The key insight is that all components communicate through natural language, requiring no specialized interfaces or additional model training. The LLM's pre-trained reasoning capabilities are sufficient to interpret feedback and adjust plans.

Code Example

import openai
 
class InnerMonologueAgent:
    def __init__(self, client, skills, perceiver, success_detector):
        self.client = client
        self.skills = skills          # available robot primitives
        self.perceiver = perceiver    # scene description module
        self.detector = success_detector
 
    def execute_task(self, instruction, max_steps=20):
        monologue = [f"Task: {instruction}"]
        scene = self.perceiver.describe_scene()
        monologue.append(f"Scene: {scene}")
 
        for step in range(max_steps):
            # LLM plans next action based on full monologue
            prompt = (
                f"Available skills: {', '.join(self.skills)}\n"
                f"{'\n'.join(monologue)}\n"
                "What is the next action? Reply with a skill name and "
                "parameters, or 'done' if the task is complete."
            )
            action = self.client.chat.completions.create(
                model="gpt-4",
                messages=[{"role": "user", "content": prompt}]
            ).choices[0].message.content
 
            if "done" in action.lower():
                monologue.append("Task completed.")
                break
 
            monologue.append(f"Action: {action}")
 
            # Execute and get feedback
            success = self.detector.check(action)
            scene = self.perceiver.describe_scene()
 
            monologue.append(f"Success: {success}")
            monologue.append(f"Scene: {scene}")
 
            if not success:
                monologue.append("Replanning due to failure...")
 
        return monologue

Experimental Domains

Inner Monologue was evaluated across three domains of increasing complexity:

  1. Simulated Tabletop Rearrangement: Pick-and-place tasks in simulation where the agent must arrange objects according to language instructions. Closed-loop feedback significantly improves task completion over open-loop baselines.
  2. Real Robot Tabletop Tasks: Physical robot manipulation tasks with real objects, demonstrating transfer from simulation and robustness to real-world noise.
  3. Long-Horizon Kitchen Manipulation: A mobile manipulator performing multi-step tasks in a real kitchen environment (e.g., “put the soda in the drawer”).
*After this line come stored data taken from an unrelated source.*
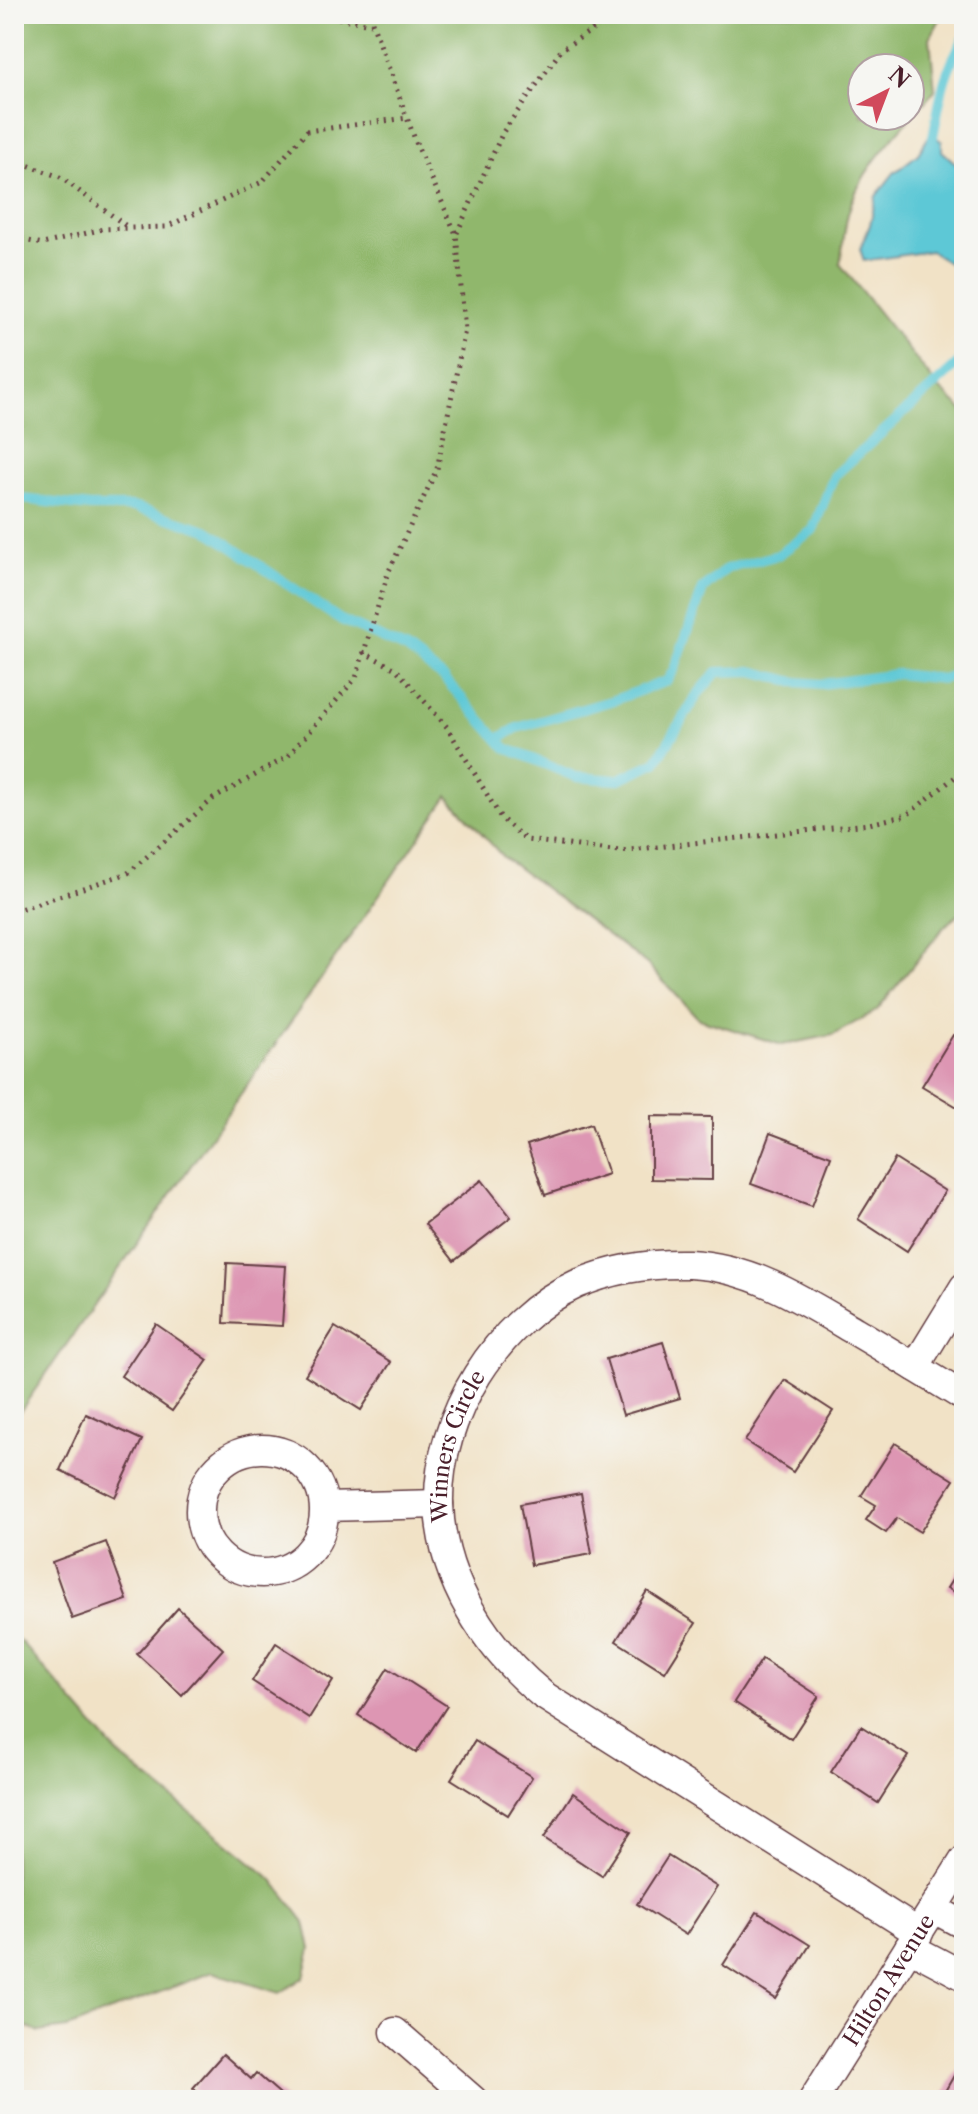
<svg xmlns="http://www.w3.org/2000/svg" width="978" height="2114" font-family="'Libre Caslon Text',serif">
  <rect width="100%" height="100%" fill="#f6f6f2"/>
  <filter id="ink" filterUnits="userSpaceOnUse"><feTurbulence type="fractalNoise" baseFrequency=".0125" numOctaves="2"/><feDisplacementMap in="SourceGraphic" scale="16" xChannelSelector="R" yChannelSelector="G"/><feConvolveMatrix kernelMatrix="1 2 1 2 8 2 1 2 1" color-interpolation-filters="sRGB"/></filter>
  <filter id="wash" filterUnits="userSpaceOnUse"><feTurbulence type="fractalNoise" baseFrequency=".006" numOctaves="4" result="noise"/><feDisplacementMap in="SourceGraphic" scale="32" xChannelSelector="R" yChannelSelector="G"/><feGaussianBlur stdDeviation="1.8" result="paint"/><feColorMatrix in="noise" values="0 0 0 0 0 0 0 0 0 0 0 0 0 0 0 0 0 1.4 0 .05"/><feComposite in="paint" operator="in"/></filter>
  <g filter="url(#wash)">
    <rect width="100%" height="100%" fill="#f1e2c6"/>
    <!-- forest -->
    <g fill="#90b76c" stroke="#6d6b4c" stroke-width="2" fill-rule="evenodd">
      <path d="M 14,14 L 943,14 L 930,38 L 935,90 C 904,127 860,166 848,214 C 844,230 843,248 840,264 L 940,389 L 964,411 L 964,909 L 944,927 L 877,1010 L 833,1035 L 782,1045 L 699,1019 L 647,964 L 503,857 L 448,796 L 14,1420 ZM 862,68 L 910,68 L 910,116 L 862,116 Z"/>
      <polygon points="14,1637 22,1643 118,1754 273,1880 305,1922 311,1949 304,1977 280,1993 212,1972 67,2028 38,2032 14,2022"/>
    </g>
    <!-- water -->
    <polygon fill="#5dc8d6" stroke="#547480" stroke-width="2" points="931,133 942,142 942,151 964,171 964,288 950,264 930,251 864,261 860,249 870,225 876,196 894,173 918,154"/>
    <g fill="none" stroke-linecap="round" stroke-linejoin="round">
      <!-- stream -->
      <g stroke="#5dc8d6" stroke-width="10">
        <path d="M 931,147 C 940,105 940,77 964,39"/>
        <polyline points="14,498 90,507 133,507 207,530 339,619 407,650 444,678 506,748 576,777 617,780 656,762 698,694 717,672 752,671 795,682 822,684 897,674 943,679 964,671"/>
        <polyline points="498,739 517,728 614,700 667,681 674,670 703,589 726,569 778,555 813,530 834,476 958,364"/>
      </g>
    </g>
    <g id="blocks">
      <!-- building -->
      <g fill="#dd96b3">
        <polygon points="953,1035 964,1041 964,1111 922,1086"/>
        <polygon points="651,1116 712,1117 712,1180 651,1179"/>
        <polygon points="591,1124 608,1174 545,1195 527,1145"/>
        <polygon points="770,1133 831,1156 812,1206 751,1184"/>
        <polygon points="895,1159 945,1191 907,1251 858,1219"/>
        <polygon points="482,1180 511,1217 454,1261 425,1224"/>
        <polygon points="227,1263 286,1266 282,1326 224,1323"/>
        <polygon points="156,1324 208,1360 172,1411 121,1376"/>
        <polygon points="335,1327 391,1362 361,1410 305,1375"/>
        <polygon points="663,1342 680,1398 623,1415 606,1359"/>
        <polygon points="785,1380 833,1411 793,1472 745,1441"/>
        <polygon points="86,1414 142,1440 115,1497 60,1470"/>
        <polygon points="895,1443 954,1480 920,1532 897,1518 886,1533 866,1520 876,1505 861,1496"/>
        <polygon points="581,1493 592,1554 531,1565 520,1504"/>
        <polygon points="106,1542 127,1600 72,1619 52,1562"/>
        <polygon points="964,1561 964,1598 947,1588"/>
        <polygon points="647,1591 696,1623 665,1672 616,1641"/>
        <polygon points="178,1608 223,1649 182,1695 137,1654"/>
        <polygon points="276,1643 333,1680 309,1718 252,1681"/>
        <polygon points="762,1659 819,1696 791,1739 734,1702"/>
        <polygon points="388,1668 447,1706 416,1753 358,1715"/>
        <polygon points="861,1726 908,1756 878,1803 831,1772"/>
        <polygon points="475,1741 532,1777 508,1815 451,1779"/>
        <polygon points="573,1793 631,1832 602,1876 544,1838"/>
        <polygon points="668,1856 717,1887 686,1935 637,1904"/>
        <polygon points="757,1912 810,1945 776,1999 723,1965"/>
        <polygon points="223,2054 251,2079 256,2073 287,2100 206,2100 193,2088"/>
        <polygon points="964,2058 964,2100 940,2100"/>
      </g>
    </g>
  </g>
  <g filter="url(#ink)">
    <use href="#blocks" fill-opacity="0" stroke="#633c42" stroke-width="2"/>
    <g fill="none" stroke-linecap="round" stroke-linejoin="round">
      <!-- street casing -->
      <g stroke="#633c42" stroke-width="31">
        <g id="street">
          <polyline points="915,1367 964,1287"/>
          <circle cx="262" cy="1511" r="62"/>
          <polyline points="325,1507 439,1504"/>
          <polyline points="934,1909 964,1925"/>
          <path id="s1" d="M 919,1933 L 543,1695 C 486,1648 441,1580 439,1504 C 437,1417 497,1320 577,1284 C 612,1269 651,1263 689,1264 C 752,1267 803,1300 855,1331 C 892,1353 928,1375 964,1397"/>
          <polyline points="909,1947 964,1976"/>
          <polyline points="395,2032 473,2100"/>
          <path id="s2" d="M 813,2100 L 964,1860"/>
        </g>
      </g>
      <!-- path -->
      <g stroke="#633c42" stroke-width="5" stroke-dasharray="2 6" stroke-linecap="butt">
        <polyline points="315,14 371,24"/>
        <polyline points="14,160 60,177 129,228"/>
        <polyline points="457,233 503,132 562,49 597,27 608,14"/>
        <polyline points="14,238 43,244 103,229 166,227 262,182 307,131 407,118"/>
        <polyline points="363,652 396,669 447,727 501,818 526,840 620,851 869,824 907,815 964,770"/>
        <polyline points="14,911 128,873 213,799 287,757 356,678 388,573 437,469 465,330 456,234 417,145 369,14"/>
      </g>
      <!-- street -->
      <use href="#street" stroke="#fff" stroke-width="28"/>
    </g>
  </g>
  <g text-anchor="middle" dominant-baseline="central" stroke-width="8" stroke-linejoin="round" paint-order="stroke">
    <!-- street labels -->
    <g font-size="22" fill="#4a1f2b" stroke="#f6f6f2">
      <text stroke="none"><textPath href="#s1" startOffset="730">Winners Circle</textPath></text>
      <text stroke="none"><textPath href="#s2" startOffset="142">Hilton Avenue</textPath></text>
    </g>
  </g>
  <!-- margin -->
  <rect width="978" height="2114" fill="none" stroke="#f6f6f2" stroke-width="48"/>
  <!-- north arrow -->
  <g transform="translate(886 92) rotate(42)"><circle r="38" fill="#f6f6f2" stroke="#b1a0a2" stroke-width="2"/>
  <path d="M0-6L14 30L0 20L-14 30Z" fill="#d1495b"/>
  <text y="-12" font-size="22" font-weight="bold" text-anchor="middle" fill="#4a1f2b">N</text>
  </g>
</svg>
These tasks involve navigation, grasping, and multi-object interaction over long horizons.

Across all domains, closed-loop language feedback significantly improves high-level instruction completion compared to open-loop planning.

Comparison with SayCan

Aspect SayCan Inner Monologue
Planning Open-loop: plan once, execute Closed-loop: continuous replanning
Feedback Affordance scoring only Rich language feedback (success, scene, queries)
Adaptation No runtime adaptation Detects failures and replans dynamically
Grounding Value functions for affordance Language-based perception modules
Training Requires learned value functions No additional training required

Inner Monologue can be viewed as complementary to SayCan: SayCan grounds action selection in physical affordances, while Inner Monologue adds the ability to recover from errors and adapt to unexpected situations.